■ **What you should do**
Beneath this line sits some data. Return only its lines from the one holding "Figure 1. A" through the one holding "Figure 5. Effects", inclusive, exactly, with the images removed.

───── Material supplied

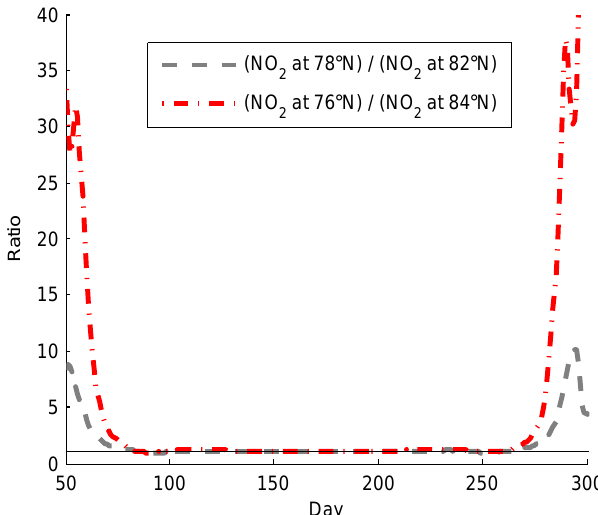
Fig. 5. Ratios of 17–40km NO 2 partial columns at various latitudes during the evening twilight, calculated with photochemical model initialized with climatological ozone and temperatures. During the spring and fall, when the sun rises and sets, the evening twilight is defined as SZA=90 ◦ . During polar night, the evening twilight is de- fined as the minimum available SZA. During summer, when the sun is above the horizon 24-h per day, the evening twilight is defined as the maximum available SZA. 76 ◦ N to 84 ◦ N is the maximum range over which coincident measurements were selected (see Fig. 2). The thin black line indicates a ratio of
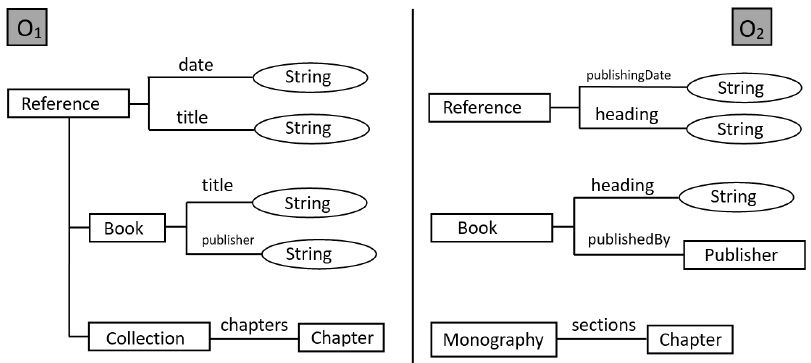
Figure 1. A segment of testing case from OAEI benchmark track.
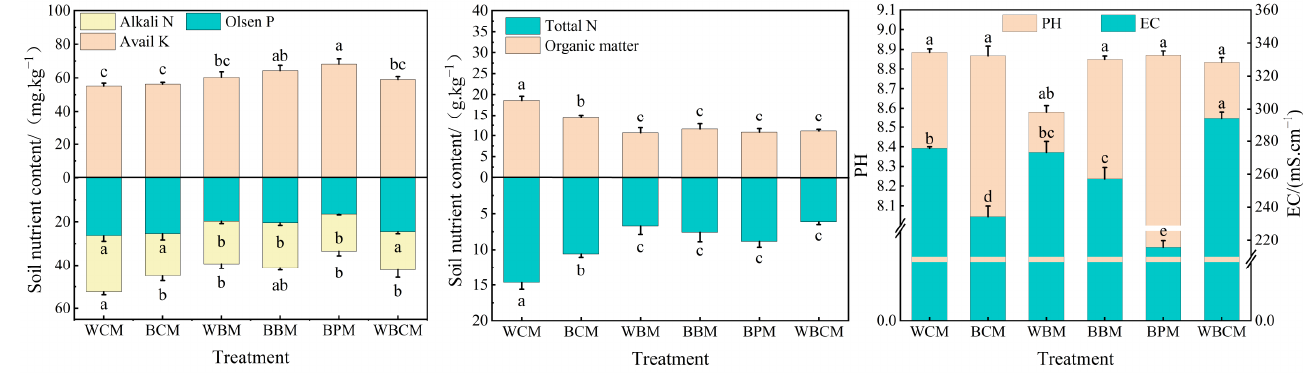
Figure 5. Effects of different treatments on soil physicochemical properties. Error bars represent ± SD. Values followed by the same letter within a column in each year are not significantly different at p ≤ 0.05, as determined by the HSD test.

──────────
───── Material supplied

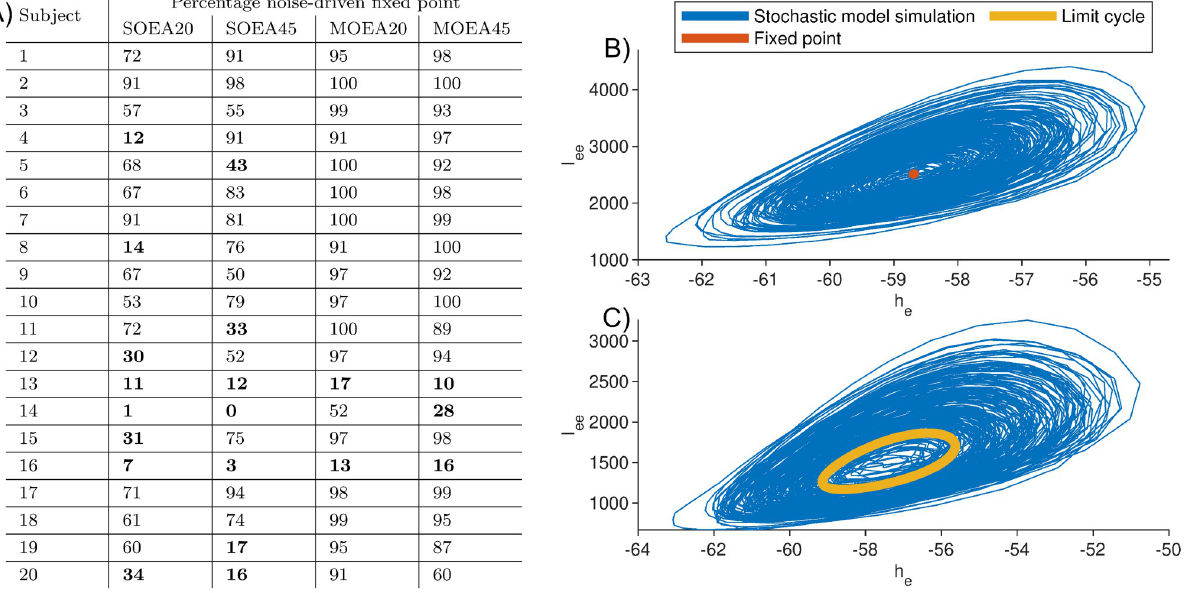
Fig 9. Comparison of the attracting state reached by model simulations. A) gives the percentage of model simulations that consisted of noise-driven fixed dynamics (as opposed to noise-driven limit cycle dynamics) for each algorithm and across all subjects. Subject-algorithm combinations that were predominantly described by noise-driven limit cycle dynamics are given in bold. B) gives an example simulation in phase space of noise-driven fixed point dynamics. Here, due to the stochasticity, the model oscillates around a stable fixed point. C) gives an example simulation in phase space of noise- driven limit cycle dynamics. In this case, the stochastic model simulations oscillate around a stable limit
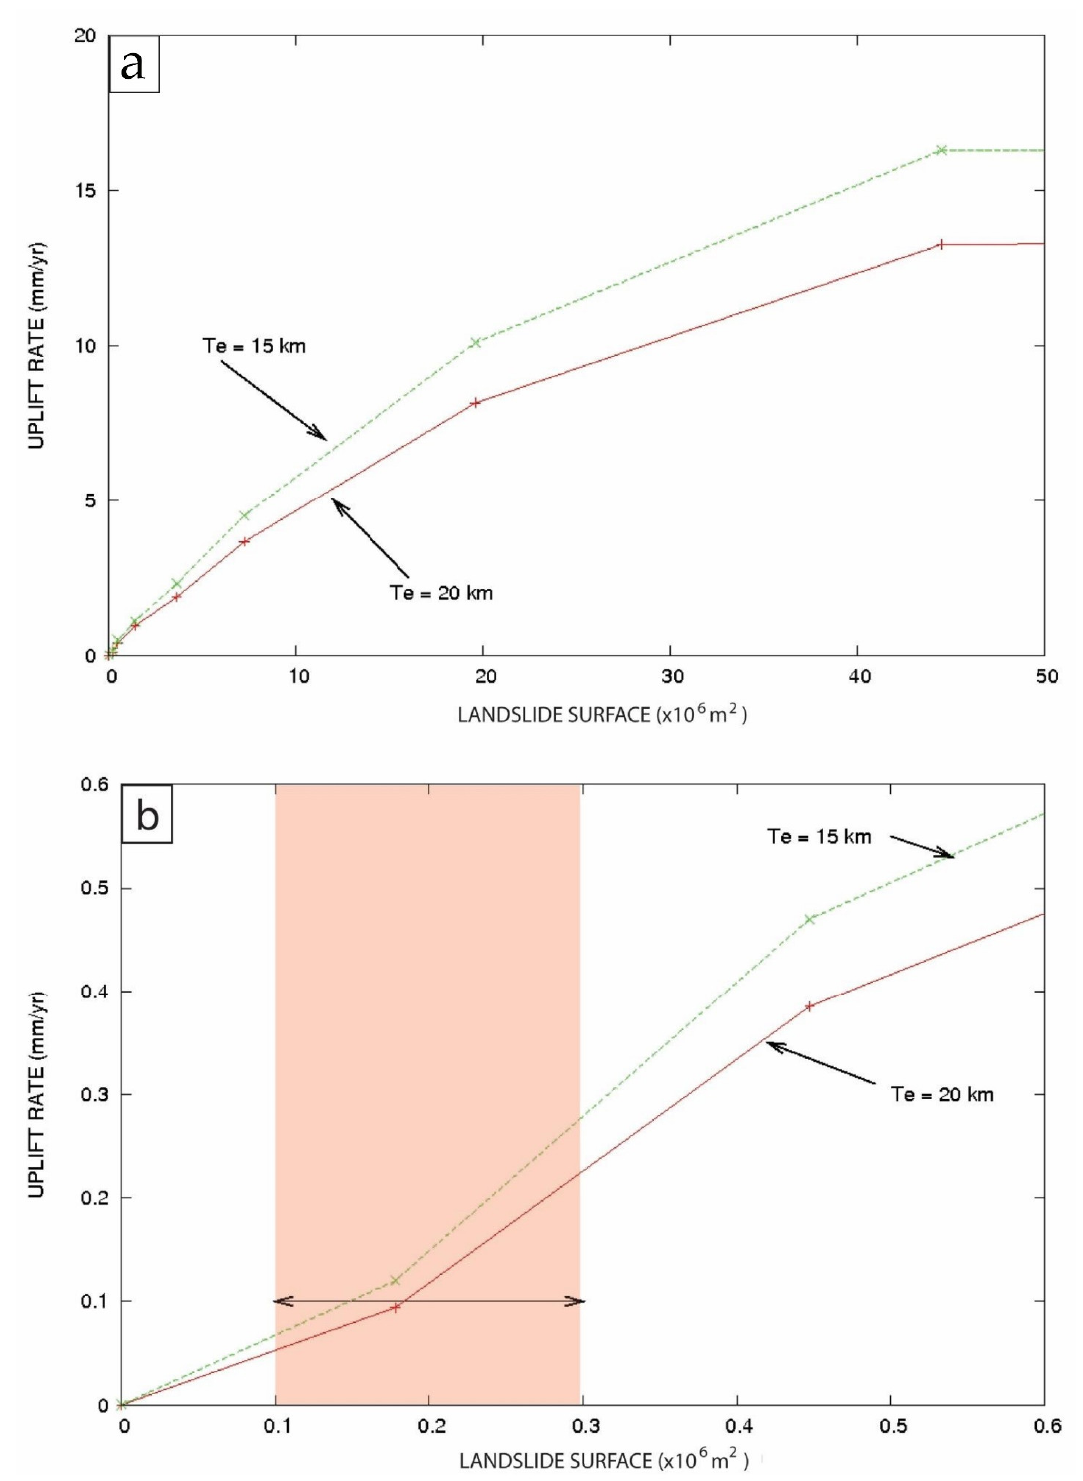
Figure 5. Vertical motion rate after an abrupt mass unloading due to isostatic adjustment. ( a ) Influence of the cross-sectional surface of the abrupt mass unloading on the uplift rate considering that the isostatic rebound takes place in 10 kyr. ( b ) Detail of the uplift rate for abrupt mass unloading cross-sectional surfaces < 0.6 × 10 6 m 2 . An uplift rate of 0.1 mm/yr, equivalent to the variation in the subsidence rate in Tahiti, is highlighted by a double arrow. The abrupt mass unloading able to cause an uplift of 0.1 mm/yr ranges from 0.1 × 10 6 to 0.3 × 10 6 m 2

──────────

■ **Answer space**
Figure 1. A segment of testing case from OAEI benchmark track.
Figure 5. Effects of different treatments on soil physicochemical properties. Error bars represent ± SD. Values followed by the same letter within a column in each year are not significantly different at p ≤ 0.05, as determined by the HSD test.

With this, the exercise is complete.